EXERCISE OBJECTIVE: Each line below from the one containing "Hub’ แห่งเอเชีย ในงาน Thai Night Hong" through the one containing "โรงแรมไปทั่วโลก" should be output exactly as it stands, and no other line should appear.

━━━━━━

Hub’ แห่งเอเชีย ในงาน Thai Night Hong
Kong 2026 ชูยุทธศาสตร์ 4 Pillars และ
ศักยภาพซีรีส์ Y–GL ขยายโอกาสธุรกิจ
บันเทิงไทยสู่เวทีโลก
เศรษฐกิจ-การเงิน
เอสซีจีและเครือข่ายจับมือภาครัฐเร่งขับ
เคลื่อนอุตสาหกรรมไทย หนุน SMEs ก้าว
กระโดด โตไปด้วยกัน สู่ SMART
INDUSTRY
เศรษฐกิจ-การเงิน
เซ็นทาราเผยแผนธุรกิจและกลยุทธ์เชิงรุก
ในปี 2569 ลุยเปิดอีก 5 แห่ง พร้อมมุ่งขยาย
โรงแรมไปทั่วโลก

━━━━━━

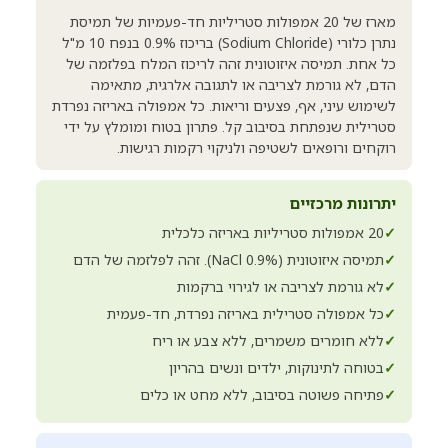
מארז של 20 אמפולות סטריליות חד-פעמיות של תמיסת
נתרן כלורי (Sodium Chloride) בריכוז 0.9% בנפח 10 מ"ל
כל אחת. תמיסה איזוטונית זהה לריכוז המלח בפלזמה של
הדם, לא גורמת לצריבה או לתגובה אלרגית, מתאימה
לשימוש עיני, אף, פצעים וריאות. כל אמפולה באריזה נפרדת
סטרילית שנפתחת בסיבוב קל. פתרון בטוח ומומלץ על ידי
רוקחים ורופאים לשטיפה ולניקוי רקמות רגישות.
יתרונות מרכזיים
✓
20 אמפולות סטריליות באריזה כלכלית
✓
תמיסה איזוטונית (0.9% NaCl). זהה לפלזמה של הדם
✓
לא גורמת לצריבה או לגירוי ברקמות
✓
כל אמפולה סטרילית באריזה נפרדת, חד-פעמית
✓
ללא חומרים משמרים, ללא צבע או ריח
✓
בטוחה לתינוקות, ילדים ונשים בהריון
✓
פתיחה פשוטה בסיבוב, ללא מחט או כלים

━━━━━━

WRITTEN SOLUTION:
Hub’ แห่งเอเชีย ในงาน Thai Night Hong
Kong 2026 ชูยุทธศาสตร์ 4 Pillars และ
ศักยภาพซีรีส์ Y–GL ขยายโอกาสธุรกิจ
บันเทิงไทยสู่เวทีโลก
เศรษฐกิจ-การเงิน
เอสซีจีและเครือข่ายจับมือภาครัฐเร่งขับ
เคลื่อนอุตสาหกรรมไทย หนุน SMEs ก้าว
กระโดด โตไปด้วยกัน สู่ SMART
INDUSTRY
เศรษฐกิจ-การเงิน
เซ็นทาราเผยแผนธุรกิจและกลยุทธ์เชิงรุก
ในปี 2569 ลุยเปิดอีก 5 แห่ง พร้อมมุ่งขยาย
โรงแรมไปทั่วโลก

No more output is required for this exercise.